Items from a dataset
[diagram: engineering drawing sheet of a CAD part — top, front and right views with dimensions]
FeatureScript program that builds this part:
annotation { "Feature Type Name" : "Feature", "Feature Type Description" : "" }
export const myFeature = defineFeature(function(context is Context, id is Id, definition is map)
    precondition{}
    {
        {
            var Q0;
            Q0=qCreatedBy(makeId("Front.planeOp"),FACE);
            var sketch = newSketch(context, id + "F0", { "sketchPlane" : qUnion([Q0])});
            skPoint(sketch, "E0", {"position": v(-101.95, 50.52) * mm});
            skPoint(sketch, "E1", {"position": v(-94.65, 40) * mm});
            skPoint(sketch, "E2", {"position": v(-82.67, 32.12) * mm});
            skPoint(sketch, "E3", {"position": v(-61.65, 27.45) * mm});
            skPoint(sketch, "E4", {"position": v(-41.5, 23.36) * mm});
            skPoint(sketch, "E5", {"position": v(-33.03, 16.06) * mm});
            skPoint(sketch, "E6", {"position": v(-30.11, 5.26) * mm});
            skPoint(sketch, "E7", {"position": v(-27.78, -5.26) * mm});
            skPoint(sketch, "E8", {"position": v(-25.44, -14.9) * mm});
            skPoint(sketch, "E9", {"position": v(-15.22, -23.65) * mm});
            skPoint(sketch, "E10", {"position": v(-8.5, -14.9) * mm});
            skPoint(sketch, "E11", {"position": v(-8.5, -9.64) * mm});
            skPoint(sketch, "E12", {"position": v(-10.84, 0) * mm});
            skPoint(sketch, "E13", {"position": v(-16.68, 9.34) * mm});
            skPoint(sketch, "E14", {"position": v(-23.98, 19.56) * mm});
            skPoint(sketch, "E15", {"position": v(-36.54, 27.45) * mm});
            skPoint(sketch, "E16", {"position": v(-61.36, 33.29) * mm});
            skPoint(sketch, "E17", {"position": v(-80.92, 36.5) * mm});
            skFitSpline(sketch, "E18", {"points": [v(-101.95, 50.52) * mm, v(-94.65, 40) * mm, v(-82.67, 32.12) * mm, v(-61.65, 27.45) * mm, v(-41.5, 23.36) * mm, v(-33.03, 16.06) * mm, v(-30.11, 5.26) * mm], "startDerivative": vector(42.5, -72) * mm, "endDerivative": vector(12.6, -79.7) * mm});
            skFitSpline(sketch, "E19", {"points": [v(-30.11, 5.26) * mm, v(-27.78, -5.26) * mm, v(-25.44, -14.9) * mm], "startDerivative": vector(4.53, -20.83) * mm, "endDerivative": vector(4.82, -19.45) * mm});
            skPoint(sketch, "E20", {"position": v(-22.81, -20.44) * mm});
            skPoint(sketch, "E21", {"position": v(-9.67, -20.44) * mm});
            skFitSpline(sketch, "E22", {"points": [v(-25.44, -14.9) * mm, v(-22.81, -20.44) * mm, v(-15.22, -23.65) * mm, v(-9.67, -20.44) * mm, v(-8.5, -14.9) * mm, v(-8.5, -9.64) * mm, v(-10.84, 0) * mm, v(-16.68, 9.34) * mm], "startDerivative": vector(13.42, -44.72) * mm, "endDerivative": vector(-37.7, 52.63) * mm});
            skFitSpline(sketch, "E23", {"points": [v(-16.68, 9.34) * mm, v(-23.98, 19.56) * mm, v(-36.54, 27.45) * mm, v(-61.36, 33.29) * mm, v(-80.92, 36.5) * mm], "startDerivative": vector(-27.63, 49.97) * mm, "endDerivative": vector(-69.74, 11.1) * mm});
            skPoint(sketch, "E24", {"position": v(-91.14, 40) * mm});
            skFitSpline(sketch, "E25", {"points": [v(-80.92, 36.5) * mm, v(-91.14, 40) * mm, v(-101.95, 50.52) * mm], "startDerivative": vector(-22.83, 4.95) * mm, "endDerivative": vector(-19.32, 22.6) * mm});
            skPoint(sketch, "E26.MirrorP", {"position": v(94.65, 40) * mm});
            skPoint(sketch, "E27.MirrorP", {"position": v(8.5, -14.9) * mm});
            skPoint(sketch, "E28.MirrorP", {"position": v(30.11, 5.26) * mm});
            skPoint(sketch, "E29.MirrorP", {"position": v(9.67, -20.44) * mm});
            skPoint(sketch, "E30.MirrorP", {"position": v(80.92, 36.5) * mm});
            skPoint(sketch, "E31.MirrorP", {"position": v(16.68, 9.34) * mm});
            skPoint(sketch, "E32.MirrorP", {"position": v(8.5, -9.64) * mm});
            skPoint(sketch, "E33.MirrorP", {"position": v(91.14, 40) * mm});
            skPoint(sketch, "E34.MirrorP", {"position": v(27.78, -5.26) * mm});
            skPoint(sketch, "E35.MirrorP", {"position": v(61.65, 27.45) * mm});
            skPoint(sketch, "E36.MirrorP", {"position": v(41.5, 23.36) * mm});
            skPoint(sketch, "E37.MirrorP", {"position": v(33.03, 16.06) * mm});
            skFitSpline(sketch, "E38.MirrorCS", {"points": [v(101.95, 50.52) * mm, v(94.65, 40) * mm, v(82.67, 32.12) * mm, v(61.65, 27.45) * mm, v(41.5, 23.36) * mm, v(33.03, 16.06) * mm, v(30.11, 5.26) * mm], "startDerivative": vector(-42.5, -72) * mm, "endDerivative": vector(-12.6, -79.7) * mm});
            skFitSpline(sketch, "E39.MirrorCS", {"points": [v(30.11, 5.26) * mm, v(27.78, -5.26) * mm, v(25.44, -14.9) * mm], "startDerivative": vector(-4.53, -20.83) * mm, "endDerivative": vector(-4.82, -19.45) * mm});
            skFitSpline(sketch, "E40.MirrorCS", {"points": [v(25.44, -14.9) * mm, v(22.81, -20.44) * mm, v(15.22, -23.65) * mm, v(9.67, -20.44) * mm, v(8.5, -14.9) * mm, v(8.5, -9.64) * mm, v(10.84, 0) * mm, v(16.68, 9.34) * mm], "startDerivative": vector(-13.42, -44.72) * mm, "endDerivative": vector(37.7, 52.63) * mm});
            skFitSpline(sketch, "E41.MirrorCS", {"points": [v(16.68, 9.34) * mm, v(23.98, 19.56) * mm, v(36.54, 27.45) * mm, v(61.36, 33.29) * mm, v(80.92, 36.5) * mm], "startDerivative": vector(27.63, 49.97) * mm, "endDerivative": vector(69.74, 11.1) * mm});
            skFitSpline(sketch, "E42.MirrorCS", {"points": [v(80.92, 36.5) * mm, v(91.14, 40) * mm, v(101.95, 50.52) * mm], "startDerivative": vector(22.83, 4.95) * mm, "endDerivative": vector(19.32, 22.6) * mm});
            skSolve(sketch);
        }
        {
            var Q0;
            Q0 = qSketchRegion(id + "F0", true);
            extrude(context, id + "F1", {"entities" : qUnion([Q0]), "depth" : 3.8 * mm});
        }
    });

> [What the exercise asks]: Collect each line from the entries above that contains the string "MirrorCS".

> [Exercise output]:
            skFitSpline(sketch, "E38.MirrorCS", {"points": [v(101.95, 50.52) * mm, v(94.65, 40) * mm, v(82.67, 32.12) * mm, v(61.65, 27.45) * mm, v(41.5, 23.36) * mm, v(33.03, 16.06) * mm, v(30.11, 5.26) * mm], "startDerivative": vector(-42.5, -72) * mm, "endDerivative": vector(-12.6, -79.7) * mm});
            skFitSpline(sketch, "E39.MirrorCS", {"points": [v(30.11, 5.26) * mm, v(27.78, -5.26) * mm, v(25.44, -14.9) * mm], "startDerivative": vector(-4.53, -20.83) * mm, "endDerivative": vector(-4.82, -19.45) * mm});
            skFitSpline(sketch, "E40.MirrorCS", {"points": [v(25.44, -14.9) * mm, v(22.81, -20.44) * mm, v(15.22, -23.65) * mm, v(9.67, -20.44) * mm, v(8.5, -14.9) * mm, v(8.5, -9.64) * mm, v(10.84, 0) * mm, v(16.68, 9.34) * mm], "startDerivative": vector(-13.42, -44.72) * mm, "endDerivative": vector(37.7, 52.63) * mm});
            skFitSpline(sketch, "E41.MirrorCS", {"points": [v(16.68, 9.34) * mm, v(23.98, 19.56) * mm, v(36.54, 27.45) * mm, v(61.36, 33.29) * mm, v(80.92, 36.5) * mm], "startDerivative": vector(27.63, 49.97) * mm, "endDerivative": vector(69.74, 11.1) * mm});
            skFitSpline(sketch, "E42.MirrorCS", {"points": [v(80.92, 36.5) * mm, v(91.14, 40) * mm, v(101.95, 50.52) * mm], "startDerivative": vector(22.83, 4.95) * mm, "endDerivative": vector(19.32, 22.6) * mm});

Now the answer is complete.